Crawling through alien landscapes in the fog, looking for mountain peaks.

I’m mostly interested in continuous optimisation, but, you know, combinatorial optimisation is a whole thing.

A vast topic, with many sub-topics.

As Moritz Hardt observes (and this is just in the convex context)

It’s easy to spend a semester of convex optimization on various guises of gradient descent alone. Simply pick one of the following variants and work through the specifics of the analysis: conjugate, accelerated, projected, conditional, mirrored, stochastic, coordinate, online. This is to name a few. You may also choose various pairs of attributes such as “accelerated coordinate” descent. Many triples are also valid such as “online stochastic mirror” descent. An expert unlike me would know exactly which triples are admissible. You get extra credit when you use “subgradient” instead of “gradient”. This is really only the beginning of optimization and it might already seem confusing.

When I was younger and even more foolish I decided the divide was between online optimization and offline optimization, which in hindsight is neither clear nor useful. Now there are more tightly topical pages, such as gradient descent, and Hessian free optimisation, surrogate optimisation, and I shall create additional such as circumstances demand.

Brief taxonomy here.

TODO: Diagram.

See Zeyuan Allen-Zhu and Elad Hazan on their teaching strategy which also gives a split into 16 different areas:

The following dilemma is encountered by many of my friends when teaching basic optimization: which variant/proof of gradient descent should one start with? Of course, one needs to decide on which depth of convex analysis one should dive into, and decide on issues such as “should I define strong-convexity?”, “discuss smoothness?”, “Nesterov acceleration?”, etc.

[…] If one wishes to go into more depth, usually in convex optimization courses, one covers the full spectrum of different smoothness/ strong-convexity/ acceleration/ stochasticity regimes, each with a separate analysis (a total of 16 possible configurations!)

This year I’ve tried something different in COS511 @ Princeton, which turns out also to have research significance.

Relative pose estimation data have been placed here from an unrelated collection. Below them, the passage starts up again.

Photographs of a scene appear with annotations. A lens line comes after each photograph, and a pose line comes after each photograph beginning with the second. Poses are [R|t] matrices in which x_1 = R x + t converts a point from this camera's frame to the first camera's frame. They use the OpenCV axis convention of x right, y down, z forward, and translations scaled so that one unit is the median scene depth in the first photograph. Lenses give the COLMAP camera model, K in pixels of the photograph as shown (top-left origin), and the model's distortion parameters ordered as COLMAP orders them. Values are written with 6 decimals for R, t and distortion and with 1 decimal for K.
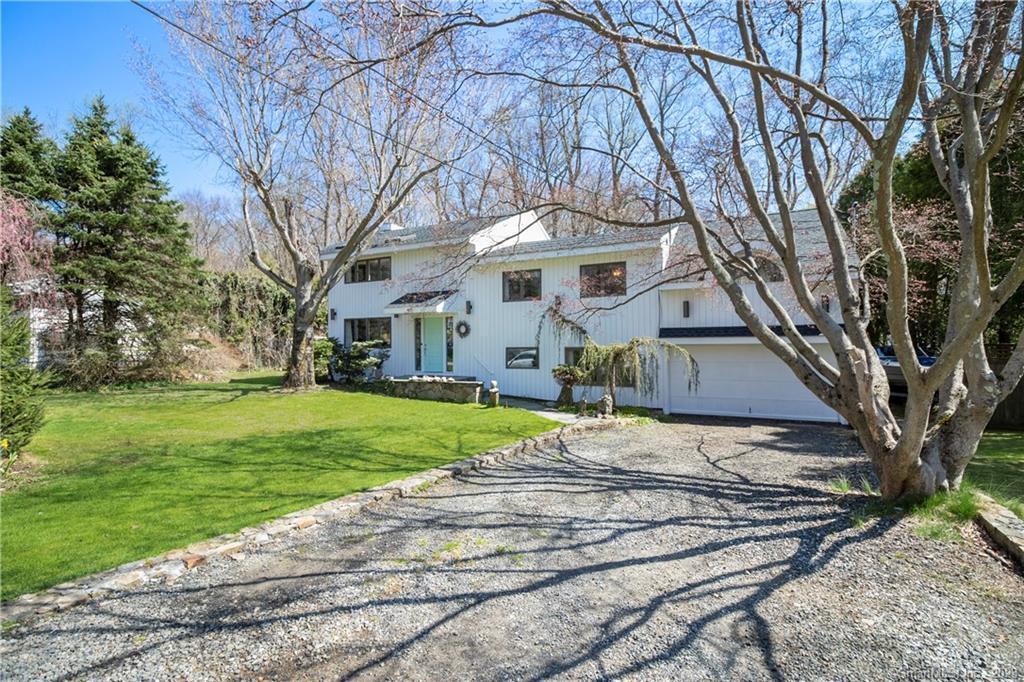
lens RADIAL K [[478.5, 0, 512.7], [0, 478.5, 343.9], [0, 0, 1]] dist [-0.003550, -0.005447]
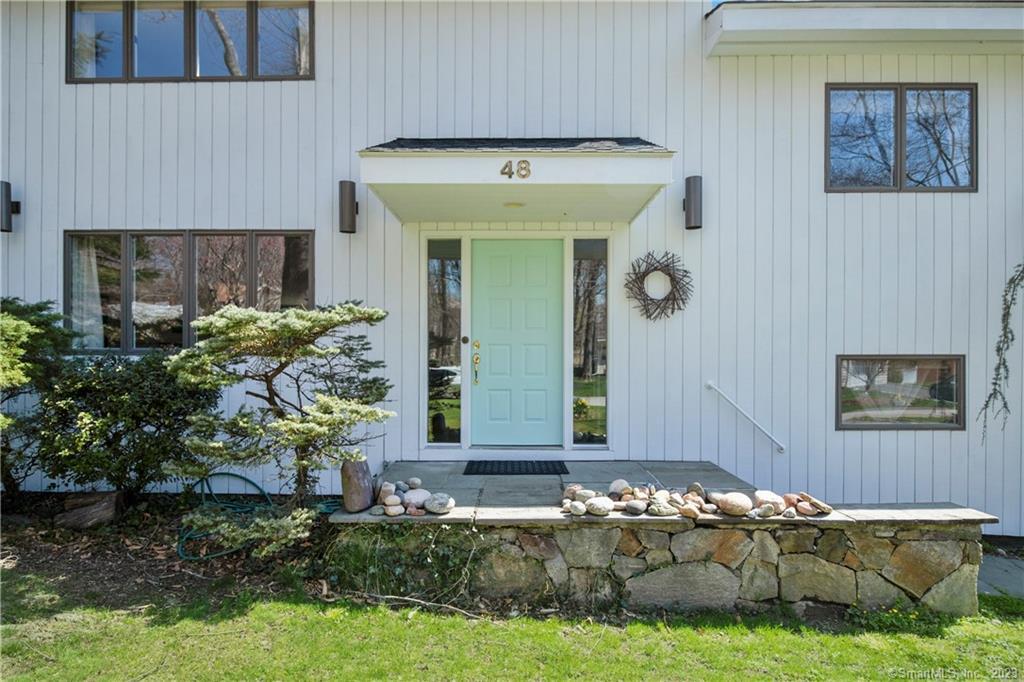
lens RADIAL K [[543.5, 0, 520.8], [0, 543.5, 391.4], [0, 0, 1]] dist [0.016440, 0.000130]
pose [[0.903924, -0.010983, 0.427552, -0.326107], [-0.012149, 0.998608, 0.051337, 0.014690], [-0.427520, -0.051599, 0.902532, 0.801315]]
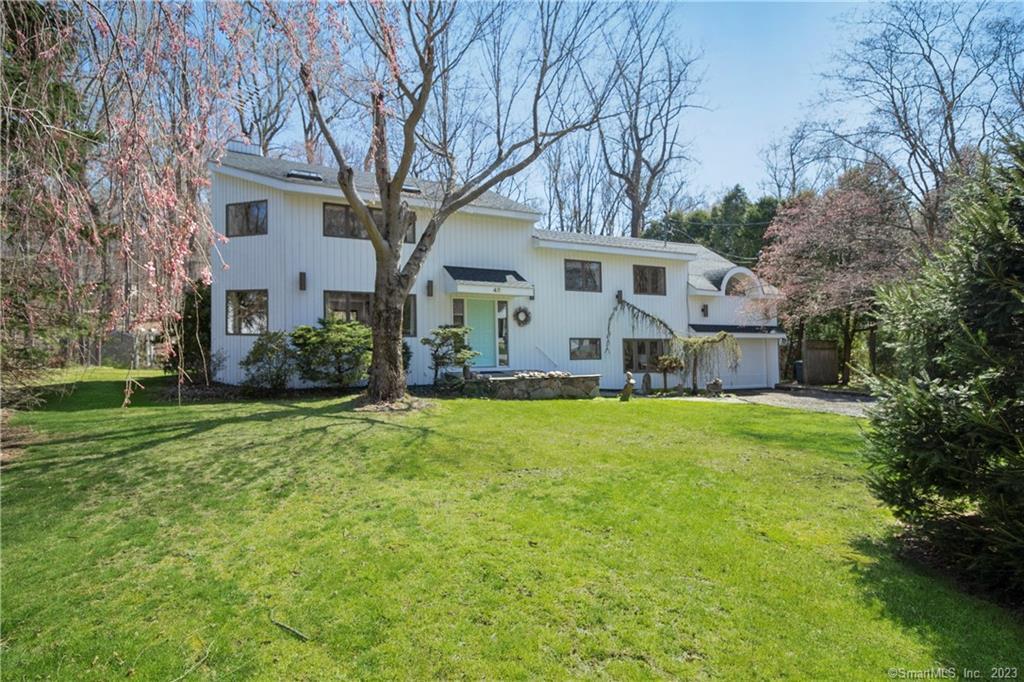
lens RADIAL K [[478.5, 0, 510.8], [0, 478.5, 342.5], [0, 0, 1]] dist [-0.003550, -0.005447]
pose [[0.641619, 0.000184, 0.767023, -0.842391], [-0.018336, 0.999718, 0.015099, 0.004150], [-0.766804, -0.023752, 0.641442, 0.480951]]
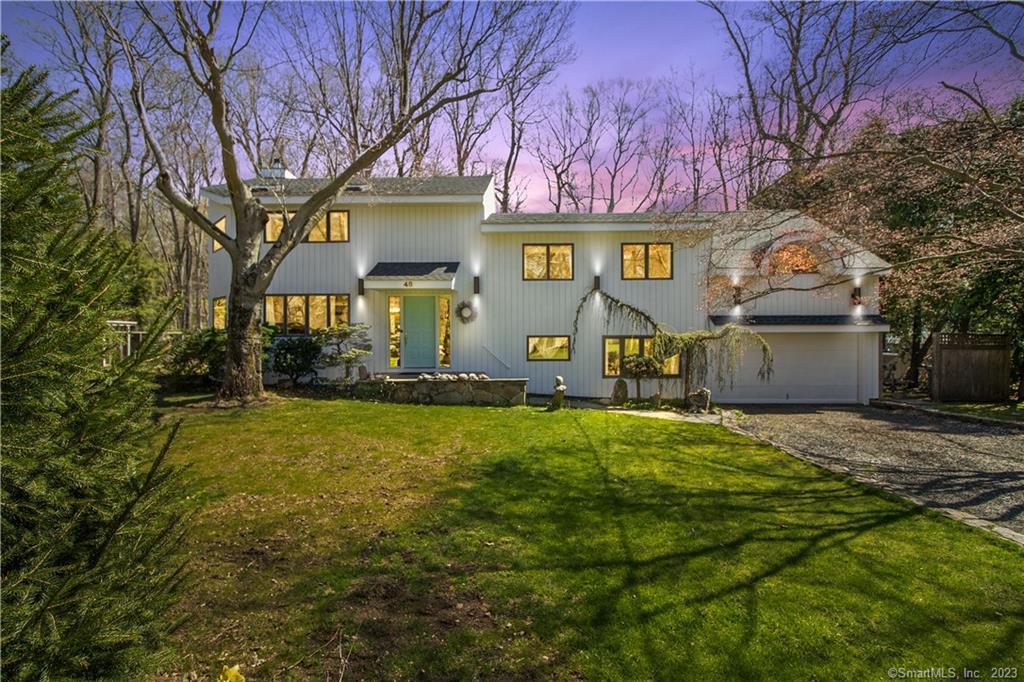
lens RADIAL K [[478.5, 0, 517.2], [0, 478.5, 349.1], [0, 0, 1]] dist [-0.003550, -0.005447]
pose [[0.903006, -0.007716, 0.429558, -0.392482], [-0.003593, 0.999668, 0.025510, 0.009850], [-0.429612, -0.024579, 0.902679, 0.265564]]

We’ve covered basic GD for well-conditioned functions, i.e. smooth and strongly-convex functions, and then extended these result by reduction to all other cases! A (simplified) outline of this teaching strategy is given in chapter 2 of Introduction to Online Convex Optimization.

Classical Strong-Convexity and Smoothness Reductions:

Given any optimization algorithm A for the well-conditioned case (i.e., strongly convex and smooth case), we can derive an algorithm for smooth but not strongly functions as follows.

Given a non-strongly convex but smooth objective \(f\), define a objective by \(f_1(x)=f(x)+e\|x\|^2\).

It is straightforward to see that \(f_1\) differs from \(f\) by at most ϵ times a distance factor, and in addition it is ϵ-strongly convex. Thus, one can apply A to minimize \(f_1\) and get a solution which is not too far from the optimal solution for \(f\) itself. This simplistic reduction yields an almost optimal rate, up to logarithmic factors.